WHAT NEEDS TO BE DONE: Copy out the source text of every item below character for character, leaving the pictures out of your answer.

[Dataset items]
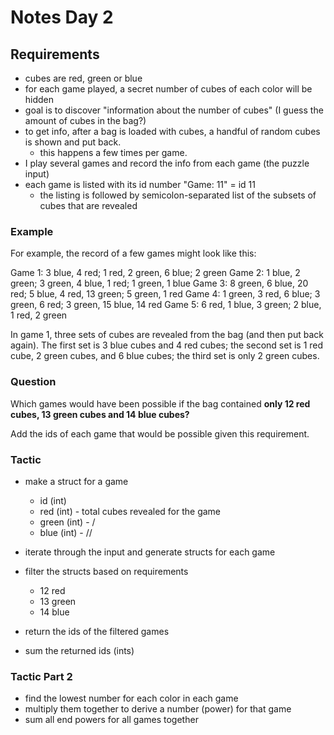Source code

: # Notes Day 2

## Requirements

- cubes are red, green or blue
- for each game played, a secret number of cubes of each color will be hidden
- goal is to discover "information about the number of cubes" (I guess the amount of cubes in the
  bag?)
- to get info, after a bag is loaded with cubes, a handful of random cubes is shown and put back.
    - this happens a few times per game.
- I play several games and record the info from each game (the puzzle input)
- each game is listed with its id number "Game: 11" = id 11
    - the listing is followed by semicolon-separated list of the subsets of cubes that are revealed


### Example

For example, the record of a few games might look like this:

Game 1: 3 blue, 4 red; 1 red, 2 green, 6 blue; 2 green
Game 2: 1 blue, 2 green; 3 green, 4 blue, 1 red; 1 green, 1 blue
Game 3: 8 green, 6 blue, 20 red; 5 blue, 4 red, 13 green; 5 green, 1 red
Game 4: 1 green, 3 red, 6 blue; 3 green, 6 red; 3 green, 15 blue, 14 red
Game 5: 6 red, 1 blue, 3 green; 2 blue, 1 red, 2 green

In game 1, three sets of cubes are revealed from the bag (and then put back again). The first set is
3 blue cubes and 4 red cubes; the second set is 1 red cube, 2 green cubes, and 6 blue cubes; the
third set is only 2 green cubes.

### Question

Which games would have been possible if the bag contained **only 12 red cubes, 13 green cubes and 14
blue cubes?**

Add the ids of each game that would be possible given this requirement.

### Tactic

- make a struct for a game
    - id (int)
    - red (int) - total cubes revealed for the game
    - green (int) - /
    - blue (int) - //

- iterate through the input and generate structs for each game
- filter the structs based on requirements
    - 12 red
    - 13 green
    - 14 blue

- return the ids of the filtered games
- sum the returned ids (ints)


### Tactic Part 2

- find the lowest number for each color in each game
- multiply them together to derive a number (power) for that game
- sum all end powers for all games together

ANSWER BOX:
Source code

: # Notes Day 2

## Requirements

- cubes are red, green or blue
- for each game played, a secret number of cubes of each color will be hidden
- goal is to discover "information about the number of cubes" (I guess the amount of cubes in the
  bag?)
- to get info, after a bag is loaded with cubes, a handful of random cubes is shown and put back.
    - this happens a few times per game.
- I play several games and record the info from each game (the puzzle input)
- each game is listed with its id number "Game: 11" = id 11
    - the listing is followed by semicolon-separated list of the subsets of cubes that are revealed


### Example

For example, the record of a few games might look like this:

Game 1: 3 blue, 4 red; 1 red, 2 green, 6 blue; 2 green
Game 2: 1 blue, 2 green; 3 green, 4 blue, 1 red; 1 green, 1 blue
Game 3: 8 green, 6 blue, 20 red; 5 blue, 4 red, 13 green; 5 green, 1 red
Game 4: 1 green, 3 red, 6 blue; 3 green, 6 red; 3 green, 15 blue, 14 red
Game 5: 6 red, 1 blue, 3 green; 2 blue, 1 red, 2 green

In game 1, three sets of cubes are revealed from the bag (and then put back again). The first set is
3 blue cubes and 4 red cubes; the second set is 1 red cube, 2 green cubes, and 6 blue cubes; the
third set is only 2 green cubes.

### Question

Which games would have been possible if the bag contained **only 12 red cubes, 13 green cubes and 14
blue cubes?**

Add the ids of each game that would be possible given this requirement.

### Tactic

- make a struct for a game
    - id (int)
    - red (int) - total cubes revealed for the game
    - green (int) - /
    - blue (int) - //

- iterate through the input and generate structs for each game
- filter the structs based on requirements
    - 12 red
    - 13 green
    - 14 blue

- return the ids of the filtered games
- sum the returned ids (ints)


### Tactic Part 2

- find the lowest number for each color in each game
- multiply them together to derive a number (power) for that game
- sum all end powers for all games together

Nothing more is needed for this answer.